O Operário Ferroviário que entra em campo, hoje, no Estádio Germano Kruger, às 15h30, contra a Adapar (Amigos do Paraná Clube), de Almirante Tamandaré, poderá ser bem diferente do time que estreou no campeonato contra o Paraná Clube. Pelo menos no meio-campo e no ataque. Isso, no entanto, não significa que a equipe esteja definida pelo técnico Ricardo Pinto, que tem alguns jogadores lesionados, um suspenso e outro recém-chegado. Entre tantas dúvidas, há apenas uma certeza em Vila Oficinas: o time precisa somar os três pontos hoje, se não quiser ter complicada a sua classificação à segunda fase da Divisão de Acesso. Em duas rodadas, o time somou apenas um ponto e ocupa a lanterna do grupo A.
Diante da importância da partida para a afirmação do time, o técnico Ricardo Pinto cobra dos seus comandados, acima de tudo, muita aplicação em campo. Isso, segundo ele, se verifica na simples cobrança de um lateral do time adversário. Isso mesmo, o treinador alvinegro quer que a equipe marque até cobrança de lateral. Tanto que chegou a ir ao desespero nos coletivos de quinta e sexta-feira, quando os titulares deram espaço para os reservas saírem jogando em cobranças de laterais. “Podemos cometer erros novos, mas não insistir na mesma falha”, diz o treinador, em tom de indignação. Para o técnico, em respeito à devoção da torcida, o atleta deve sempre se doar e dar o seu máximo em campo.

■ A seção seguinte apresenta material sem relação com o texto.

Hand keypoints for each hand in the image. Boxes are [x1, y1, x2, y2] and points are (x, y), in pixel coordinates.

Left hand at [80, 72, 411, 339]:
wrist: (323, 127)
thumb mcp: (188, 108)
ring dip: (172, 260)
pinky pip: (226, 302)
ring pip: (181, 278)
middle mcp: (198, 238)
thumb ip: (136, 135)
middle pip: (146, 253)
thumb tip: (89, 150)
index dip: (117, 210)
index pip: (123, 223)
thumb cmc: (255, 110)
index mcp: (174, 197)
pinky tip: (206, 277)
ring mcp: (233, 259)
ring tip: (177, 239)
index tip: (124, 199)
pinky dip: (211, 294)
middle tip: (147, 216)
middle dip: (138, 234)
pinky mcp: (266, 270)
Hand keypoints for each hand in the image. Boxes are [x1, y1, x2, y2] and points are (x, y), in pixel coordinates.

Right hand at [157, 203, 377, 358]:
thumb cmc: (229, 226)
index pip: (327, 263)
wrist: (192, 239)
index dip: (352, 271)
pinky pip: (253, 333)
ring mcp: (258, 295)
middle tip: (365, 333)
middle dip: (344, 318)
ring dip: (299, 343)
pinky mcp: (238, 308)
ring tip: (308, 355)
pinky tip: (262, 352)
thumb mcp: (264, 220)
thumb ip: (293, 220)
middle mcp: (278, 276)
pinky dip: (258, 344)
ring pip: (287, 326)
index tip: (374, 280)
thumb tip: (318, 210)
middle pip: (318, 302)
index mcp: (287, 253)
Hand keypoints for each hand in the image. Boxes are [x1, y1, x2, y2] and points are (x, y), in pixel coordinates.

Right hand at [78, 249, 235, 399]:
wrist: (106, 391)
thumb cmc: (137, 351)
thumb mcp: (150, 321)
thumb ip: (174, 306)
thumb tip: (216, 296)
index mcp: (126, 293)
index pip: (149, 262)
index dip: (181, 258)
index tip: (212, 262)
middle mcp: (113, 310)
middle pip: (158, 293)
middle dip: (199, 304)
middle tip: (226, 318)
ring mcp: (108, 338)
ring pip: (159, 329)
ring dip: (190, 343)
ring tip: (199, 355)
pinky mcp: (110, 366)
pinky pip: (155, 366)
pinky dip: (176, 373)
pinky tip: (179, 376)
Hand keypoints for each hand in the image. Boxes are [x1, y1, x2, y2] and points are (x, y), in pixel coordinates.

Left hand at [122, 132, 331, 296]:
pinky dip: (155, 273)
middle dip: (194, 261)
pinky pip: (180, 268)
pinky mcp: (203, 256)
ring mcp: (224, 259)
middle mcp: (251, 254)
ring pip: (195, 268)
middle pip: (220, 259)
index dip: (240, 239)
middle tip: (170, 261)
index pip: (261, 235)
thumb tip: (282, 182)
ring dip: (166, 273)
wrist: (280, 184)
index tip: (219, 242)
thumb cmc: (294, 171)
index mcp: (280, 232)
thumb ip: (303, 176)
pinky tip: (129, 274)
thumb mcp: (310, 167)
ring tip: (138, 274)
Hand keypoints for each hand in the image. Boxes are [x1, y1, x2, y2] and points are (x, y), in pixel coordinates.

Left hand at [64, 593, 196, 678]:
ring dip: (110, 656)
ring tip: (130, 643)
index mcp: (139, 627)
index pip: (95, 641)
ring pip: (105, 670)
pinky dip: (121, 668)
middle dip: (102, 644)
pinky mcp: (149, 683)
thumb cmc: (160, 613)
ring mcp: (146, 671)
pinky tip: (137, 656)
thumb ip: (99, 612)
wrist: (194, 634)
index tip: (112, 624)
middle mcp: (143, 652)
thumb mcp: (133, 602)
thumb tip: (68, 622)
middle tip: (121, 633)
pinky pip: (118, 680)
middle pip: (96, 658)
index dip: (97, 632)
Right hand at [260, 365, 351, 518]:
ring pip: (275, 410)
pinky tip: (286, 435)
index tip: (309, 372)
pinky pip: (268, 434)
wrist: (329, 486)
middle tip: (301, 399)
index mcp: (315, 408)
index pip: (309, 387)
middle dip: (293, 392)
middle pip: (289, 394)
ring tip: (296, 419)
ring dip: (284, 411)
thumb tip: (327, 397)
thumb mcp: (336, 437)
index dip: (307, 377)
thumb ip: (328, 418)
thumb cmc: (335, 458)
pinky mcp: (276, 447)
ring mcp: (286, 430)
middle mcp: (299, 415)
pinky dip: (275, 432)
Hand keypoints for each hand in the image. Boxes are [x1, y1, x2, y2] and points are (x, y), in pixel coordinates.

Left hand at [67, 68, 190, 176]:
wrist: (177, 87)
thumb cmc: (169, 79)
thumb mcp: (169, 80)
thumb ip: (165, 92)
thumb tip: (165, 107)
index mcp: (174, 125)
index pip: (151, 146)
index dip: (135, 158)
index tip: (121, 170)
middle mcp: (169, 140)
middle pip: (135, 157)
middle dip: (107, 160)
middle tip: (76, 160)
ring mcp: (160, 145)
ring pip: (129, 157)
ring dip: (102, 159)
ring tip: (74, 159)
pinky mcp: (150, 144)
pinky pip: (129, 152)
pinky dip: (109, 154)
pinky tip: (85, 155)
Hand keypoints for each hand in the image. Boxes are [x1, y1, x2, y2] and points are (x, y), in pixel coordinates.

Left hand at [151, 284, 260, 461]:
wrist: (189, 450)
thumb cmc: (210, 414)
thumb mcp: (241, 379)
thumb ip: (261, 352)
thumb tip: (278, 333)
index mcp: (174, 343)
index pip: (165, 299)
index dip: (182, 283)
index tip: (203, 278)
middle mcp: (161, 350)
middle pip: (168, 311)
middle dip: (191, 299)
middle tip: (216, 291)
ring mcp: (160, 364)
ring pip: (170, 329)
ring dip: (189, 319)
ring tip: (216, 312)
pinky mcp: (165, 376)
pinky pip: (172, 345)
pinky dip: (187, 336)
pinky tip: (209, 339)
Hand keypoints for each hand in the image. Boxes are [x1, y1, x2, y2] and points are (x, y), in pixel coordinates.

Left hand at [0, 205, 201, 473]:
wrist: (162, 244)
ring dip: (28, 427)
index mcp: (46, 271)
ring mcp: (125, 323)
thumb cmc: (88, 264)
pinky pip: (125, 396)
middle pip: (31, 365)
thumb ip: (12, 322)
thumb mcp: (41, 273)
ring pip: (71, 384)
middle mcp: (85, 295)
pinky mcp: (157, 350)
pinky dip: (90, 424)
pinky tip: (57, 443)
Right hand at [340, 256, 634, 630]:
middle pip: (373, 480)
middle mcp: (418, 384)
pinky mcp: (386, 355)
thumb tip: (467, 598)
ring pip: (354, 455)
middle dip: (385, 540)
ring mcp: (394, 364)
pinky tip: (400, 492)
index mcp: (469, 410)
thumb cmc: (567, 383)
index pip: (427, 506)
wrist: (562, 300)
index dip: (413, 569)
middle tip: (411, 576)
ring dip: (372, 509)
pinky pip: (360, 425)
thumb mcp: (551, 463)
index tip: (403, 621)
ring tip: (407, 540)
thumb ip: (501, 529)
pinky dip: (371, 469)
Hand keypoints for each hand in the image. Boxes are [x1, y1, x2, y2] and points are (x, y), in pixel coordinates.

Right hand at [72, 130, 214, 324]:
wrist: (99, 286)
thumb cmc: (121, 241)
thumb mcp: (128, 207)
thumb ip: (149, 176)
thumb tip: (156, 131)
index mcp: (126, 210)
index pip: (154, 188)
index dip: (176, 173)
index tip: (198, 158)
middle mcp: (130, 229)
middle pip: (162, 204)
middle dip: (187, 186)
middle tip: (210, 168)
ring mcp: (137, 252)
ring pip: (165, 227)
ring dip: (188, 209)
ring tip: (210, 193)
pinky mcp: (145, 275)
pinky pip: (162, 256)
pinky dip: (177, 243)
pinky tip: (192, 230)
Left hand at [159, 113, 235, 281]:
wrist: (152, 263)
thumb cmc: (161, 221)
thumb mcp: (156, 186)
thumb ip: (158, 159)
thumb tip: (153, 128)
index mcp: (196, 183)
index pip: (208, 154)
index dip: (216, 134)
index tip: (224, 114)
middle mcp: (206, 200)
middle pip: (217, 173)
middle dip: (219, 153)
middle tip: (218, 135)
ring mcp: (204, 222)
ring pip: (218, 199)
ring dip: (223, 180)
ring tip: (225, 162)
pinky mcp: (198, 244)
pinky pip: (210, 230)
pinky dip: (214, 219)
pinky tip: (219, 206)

Para o jogo de hoje, a principal dúvida de Ricardo Pinto reside no aproveitamento do atacante Serginho, que chegou na sexta-feira e já está com sua documentação legalizada. Como o próprio jogador admitiu que tem gás apenas para 45 minutos, se estabelece um dilema. O técnico escala o atacante já na primeira etapa, para ir para cima do adversário, ou guarda sua melhor arma para o caso de necessidade. Caso opte pela segunda opção, Valtencir deve iniciar a partida ao lado de João Paulo, com Carlos Alberto Dias no meio, na vaga de Edson Rosas, suspenso.
Mas ainda tem mais dúvida, o volante André se ressente de uma forte gripe e Bahia, o seu substituto, sentiu uma lesão durante a semana. Dependendo da avaliação que será feita ainda hoje, qualquer dos dois poderá alinhar com Marcelo Foto. Se os dois forem vetados, há uma série de opções, como James e Elisson, ou até mesmo a improvisação de Anderson na posição, para a entrada de Mandagua na ala. A formação provável é Rudi; Acássio, Juliano e Alex; Gustavo, Marcelo Foto, André (Bahia), Carlos Alberto Dias e Anderson; Valtencir (Serginho) e João Paulo.

Adapar tem ex-alvinegros

O zagueiro Douglas e o lateral-direito Marinho, que vestiram a camisa do Operário em 2005, volta a Vila Oficinas hoje, agora com as cores da Adapar. No entanto, nenhum deles, a princípio, está relacionado no time que inicia a partida de logo mais em Vila Oficinas. Ambos dependem de liberação do departamento médico, a exemplo do volante Heidi.
O goleiro Rodrigão é outro que esteve em Ponta Grossa no ano passado, porém apenas para manter a forma. Já o zagueiro Hernandes, esteve nas pretensões do Operário para este ano. O time seria definido pelo técnico Edson Marcos de Godoi Palomares ontem à tarde. Na quinta-feira a Adapar fez um jogo-treino contra o J.Malucelli. O placar fechou em 2 a 2. A escalação teve Rodrigão; Edson, Júlio César, Hernandes e Luiz; Heidi, Souza, Emerson e Clodoaldo; Fábio e Soares.
A partida será apitada por Edemar Paris, auxiliado por Sérgio Aparecido Aléssio e Ricardo Soares Rocha.